A total of 98 DUers responded to this question. 78 named four preferences, 10 only named three, 5 named only two, and 5 wouldn't name a back-up preference (2 for Biden, 2 for Warren, and 1 for Bloomberg).

Findings

Top Preference
Top Preference was only a control. The website already records this. But it pleased me that the survey results closely paralleled what DUers overall have expressed:

Vote-Candid.- %age - DU Pref% (excluding undecideds)*
35 - Warren . – 35.7 – 33.9
28 – Biden. . – 28.6 – 27.1
19 – Sanders- 19.4 – 22.0
8 - Buttigieg..- 08.2 – 08.5
4 - Klobuchar.- 04.1 – 04.2
2 -Bloomberg- 02.0 - 01.7
1 – Gabbard – 01.0 - nil
1 – Steyer. . – 01.0 - nil

Percentages were current as of Wednesday, altho Biden preferences have edged up since (congrats, Joe!). These totals exclude Undecideds, which were at 41% on Feb 25th.


Top Four Mentions

So the respondents seem to be quite close to representative of the DU Primaries forum community. The number of unweighted mentions for each candidate gives a sense of who is at least acceptable to the DU voters. There, Warren was the most overall "acceptable" candidate at 91%. However Joe Biden ran a relatively close second at 78%. This should not be contstrued to mean others are unaccepted in inverse proportion to their mentions, only that they were not in the top four.

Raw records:
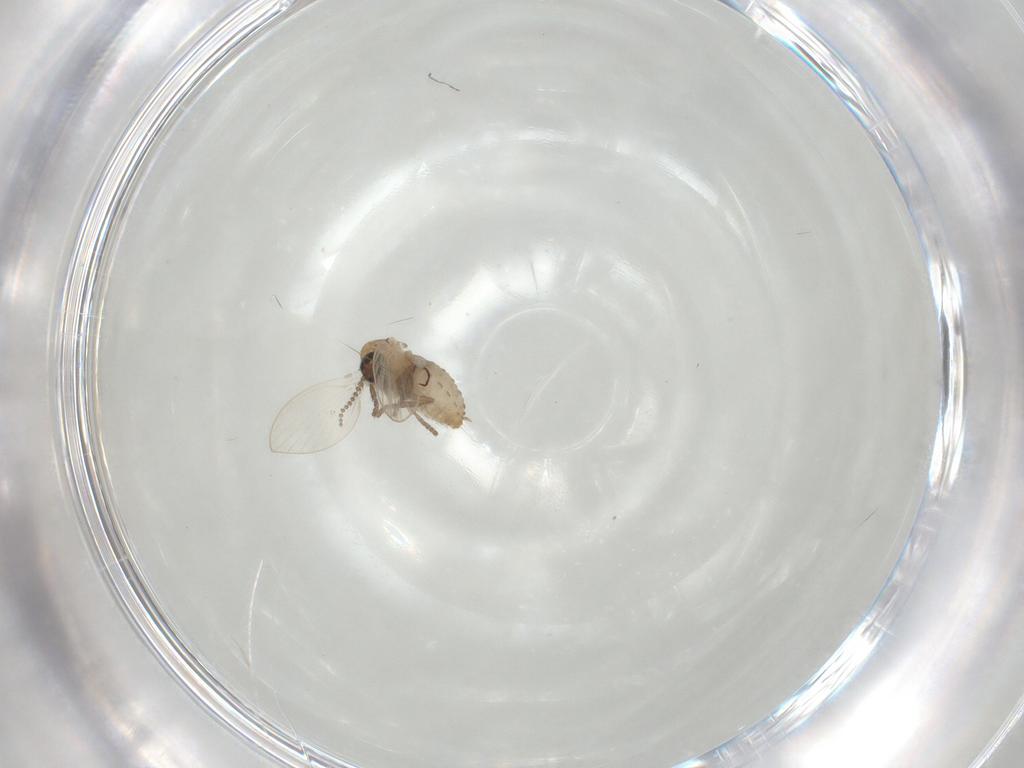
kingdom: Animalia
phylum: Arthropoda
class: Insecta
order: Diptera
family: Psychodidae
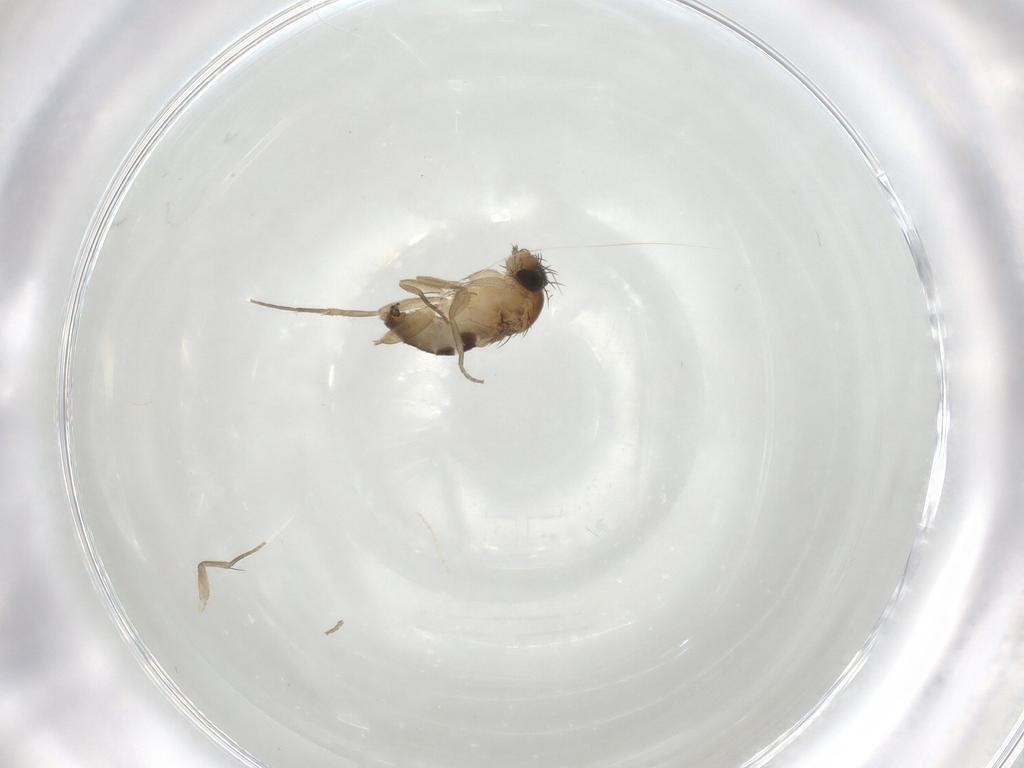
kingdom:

- [Tasks and exercises]:
1. Reproduce word for word the passage of the candidate preference survey above that opens with the words containing "Top Four Mentions" and closes with "the top four.".
2. Supply the next part of the candidate preference survey, picking up after its final sentence.

- [Exercise results]:
1.
Top Four Mentions

So the respondents seem to be quite close to representative of the DU Primaries forum community. The number of unweighted mentions for each candidate gives a sense of who is at least acceptable to the DU voters. There, Warren was the most overall "acceptable" candidate at 91%. However Joe Biden ran a relatively close second at 78%. This should not be contstrued to mean others are unaccepted in inverse proportion to their mentions, only that they were not in the top four.

2.
89 – Warren. – 90.8%
76 – Biden. . – 77.6
56 -Klobuchar- 57.1
55 -Buttigieg .- 56.1
50 – Sanders – 51.0
18 – Steyer. . – 18.4
09 -Bloomberg– 09.2
04 – Gabbard – 04.1


Weighted mentions

Of course there's a difference between being picked 1st and 4th. Just randomly I weighted each preferential placement as worth (respectively) 4, 3, 2, and 1 "votes", to index overall support, resulting in 925 'votes'. This is the least scientific component of this report, but slightly differentiates the weight of preference.

275 Warren
205 Biden
154 Sanders
118 Buttigieg
112 Klobuchar
-29 Steyer
-20 Bloomberg
-12 Gabbard

Second & Third Choices

With Super Tuesday (March 3rd) about to bump a few candidates out of the race (this was written pre-Pete's withdrawal), the most important part of the study was answering "Who will they go to next?" But it is also a key factor when all three national frontrunners are in their 70s and death's gristly hand is knocking at their doors. (Sorry, I keed, I keed!)

Biden

Respondents preferring Biden favored Warren (46%) or Klobuchar (25%) if their candidate isn't the nominee. Pete Buttigieg was mostly likely to be their third choice

2nd choice Biden
13 Warren
7 Klobuchar
4 Buttigieg
1 Bloomberg
1 Sanders
2 none

3rd choice Biden
14 Buttigieg
5 Klobuchar
3 Bloomberg
2 Warren
1 Steyer



Sanders

Respondents preferring Sanders almost unanimously preferred Warren as their back up. Their Plan Cs tended toward Biden (58%), so Biden seems to be a nominee they can at least acquiesce to. This suggests that it will be important for Biden supporters, in the event of his nomination, not to alienate Sanders supporters during the remaining primary contests. But shouldn't that be true of all of us?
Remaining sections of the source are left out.